Light bled color across the sky as twilight settled in. Daniel Menche has been up first each night - his gear a pile of interconnected circuits and home-crafted bastardizations of "regular" instruments. Daniel's performances are a compelling contradiction; when you meet him you're quickly drawn in by his self-effacing presentation. Add that to the fact that he occasionally seems like he's briefly glitching in/out to another dimension and you might be forgiven for guessing his solo perfomance would be either twee or distracted.

That would be wrong. Every night he's been getting on stage by himself in an empty room; frequently it's just him and the sound dude and one or two loners killing time by looking at their phones. But a low, shimmering drone will start to swell from the room's speakers, moving from near-background noise to a noticeable presence to more, more. Soon other sounds appear - a low beat, a modulating, high whine - and the whole time it's Daniel like a sunburnt warlock in front of a cauldron of wires and strings. Then the sounds begin to shatter into fearful shards, like the room has been swarmed by hundreds of metallic wasps.

And now he's whipping around on stage, a yard long steel fan blade pressed pressed against his windpipe, catching a long, sonorous vocal overtone that glide in and out of the storm that's becoming more overwhelming. It stretches time into a kind of poisonous taffy, and part of you urges flight from the room while another part wants to just crawl into the speaker and disappear inside it all.

Ten minutes later, it's Daniel backstage, sweaty and bug-eyed. "Man, have you seen the power adapter for my Ipad? Fuck. I keep losing this shit in the dumbest places." The duality between bouts of personal haplessness and total, punishing performer control almost seems impossible.

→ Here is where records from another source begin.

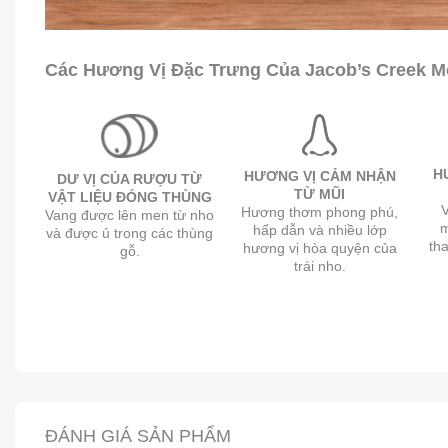
Các Hương Vị Đặc Trưng Của Jacob’s Creek M
H
HƯƠNG VỊ CẢM NHẬN
DƯ VỊ CỦA RƯỢU TỪ
TỪ MŨI
VẬT LIỆU ĐÓNG THÙNG
V
Hương thơm phong phú,
Vang được lên men từ nho
hấp dẫn và nhiều lớp
và được ủ trong các thùng
tha
hương vị hòa quyện của
gỗ.
trái nho.
ĐÁNH GIÁ SẢN PHẨM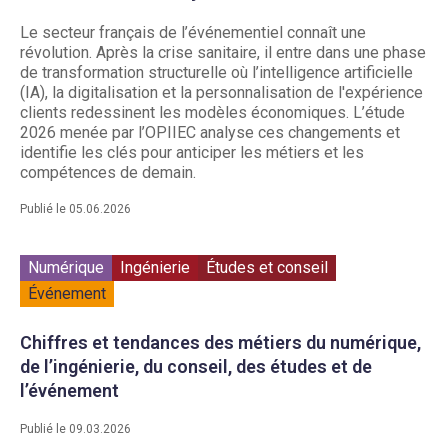
Le secteur français de l’événementiel connaît une
révolution. Après la crise sanitaire, il entre dans une phase
de transformation structurelle où l’intelligence artificielle
(IA), la digitalisation et la personnalisation de l'expérience
clients redessinent les modèles économiques. L’étude
2026 menée par l’OPIIEC analyse ces changements et
identifie les clés pour anticiper les métiers et les
compétences de demain.
Publié le 05.06.2026
Numérique
Ingénierie
Études et conseil
Événement
Chiffres et tendances des métiers du numérique,
de l’ingénierie, du conseil, des études et de
l’événement
Publié le 09.03.2026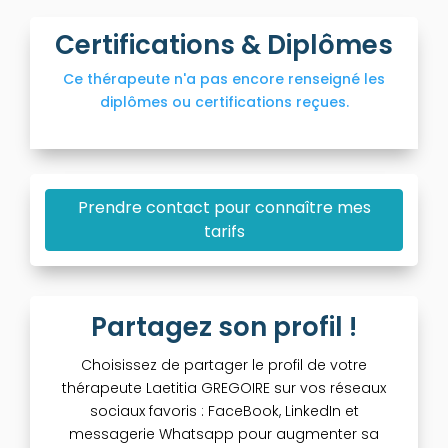
Certifications & Diplômes
Ce thérapeute n'a pas encore renseigné les
diplômes ou certifications reçues.
Prendre contact pour connaître mes
tarifs
Partagez son profil !
Choisissez de partager le profil de votre
thérapeute Laetitia GREGOIRE sur vos réseaux
sociaux favoris : FaceBook, LinkedIn et
messagerie Whatsapp pour augmenter sa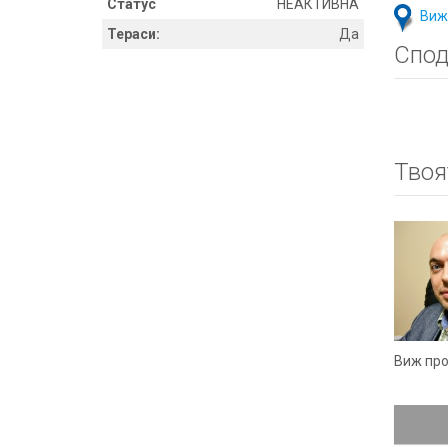
Статус
НЕАКТИВНА
Виж
Тераси:
Да
Спод
Твоя
Виж пр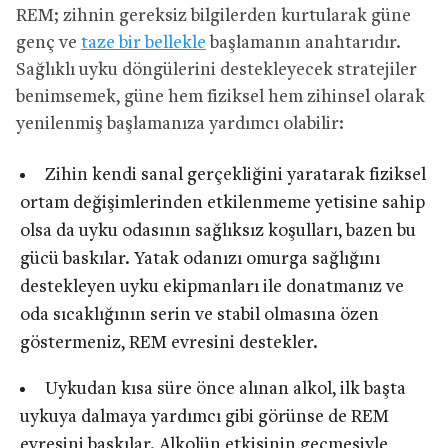
REM; zihnin gereksiz bilgilerden kurtularak güne
genç ve
taze bir bellekle
başlamanın anahtarıdır.
Sağlıklı uyku döngülerini destekleyecek stratejiler
benimsemek, güne hem fiziksel hem zihinsel olarak
yenilenmiş başlamanıza yardımcı olabilir:
Zihin kendi sanal gerçekliğini yaratarak fiziksel
ortam değişimlerinden etkilenmeme yetisine sahip
olsa da uyku odasının sağlıksız koşulları, bazen bu
gücü baskılar. Yatak odanızı omurga sağlığını
destekleyen uyku ekipmanları ile donatmanız ve
oda sıcaklığının serin ve stabil olmasına özen
göstermeniz, REM evresini destekler.
Uykudan kısa süre önce alınan alkol, ilk başta
uykuya dalmaya yardımcı gibi görünse de REM
evresini baskılar. Alkolün etkisinin geçmesiyle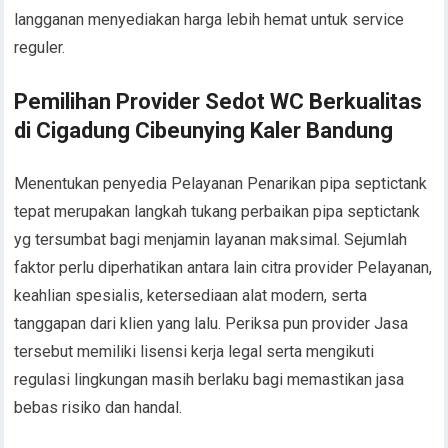
langganan menyediakan harga lebih hemat untuk service
reguler.
Pemilihan Provider Sedot WC Berkualitas
di Cigadung Cibeunying Kaler Bandung
Menentukan penyedia Pelayanan Penarikan pipa septictank
tepat merupakan langkah tukang perbaikan pipa septictank
yg tersumbat bagi menjamin layanan maksimal. Sejumlah
faktor perlu diperhatikan antara lain citra provider Pelayanan,
keahlian spesialis, ketersediaan alat modern, serta
tanggapan dari klien yang lalu. Periksa pun provider Jasa
tersebut memiliki lisensi kerja legal serta mengikuti
regulasi lingkungan masih berlaku bagi memastikan jasa
bebas risiko dan handal.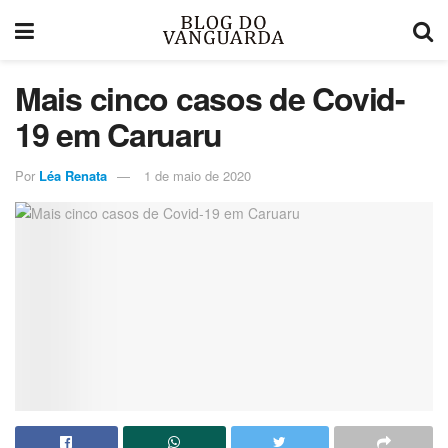
Mais cinco casos de Covid-
19 em Caruaru
Por
Léa Renata
1 de maio de 2020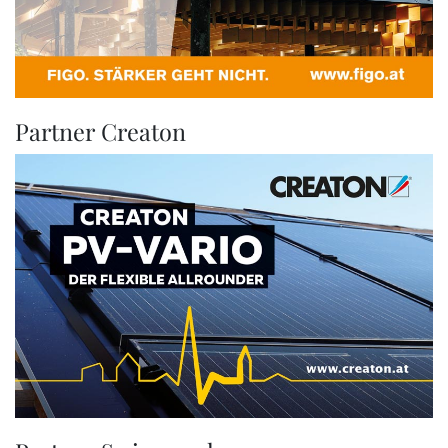
Partner Creaton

As for us, we were a bit more ragged than the night before but we made up for it by just going for it. It was really hot in the room (no AC, remember?) and we used the furnace feeling to full effect. (Good alliteration there.) Sumac came on after us and do you remember that part in Lawrence of Arabia when all the local dudes are like "Lawrence, do not try to cross that part of the desert by yourself in mid-day, that is the Devil's Anvil*"? Well, I do and about half of the crowd had the same look on their face that had Peter O'Toole cleaning up at the Academy Awards. Glorious, sweaty punishment. On a Tuesday.

Afterwards, when the crowd had left, I sang my Tom Jones-ish version of "Darling Nikki" while we loaded out and got a few charitable chuckles and Aaron hated it.

Woke up for an early departure and spent a good 10 minutes retrieving all of the socks and shirts festooned around our room. The laundry made it to 95% dry which is well past the threshold of being able to stuff it back in a watertight bag in my backpack, right? We'll see. Also, please feel free to write me back and explain why I only seem to have 4 pairs of underwear for a 10 day trip. Did I lose one? I've only had like 2 beers each night, so how would that have even happened? Enough gear and sweatshirts to merit a bantam-class boxer's weight but "better not pack a fifth pair of underpants, gotta stay light on my feet for this trip."

Dumbass.

Long drive today. Daniel's van mini-fugue today covered why it's okay to mansplain to another man. "See, I read this book about the cultural history of butts and it explained how the whole thing about high-heels is really biological. They make your ass stick out like Kim Kardashian with the table and the champagne. Have you ever seen a baboon's ass? Biological. Evolution."

He claims that the book was worth reading.

*Or something like that. It sounded really badass.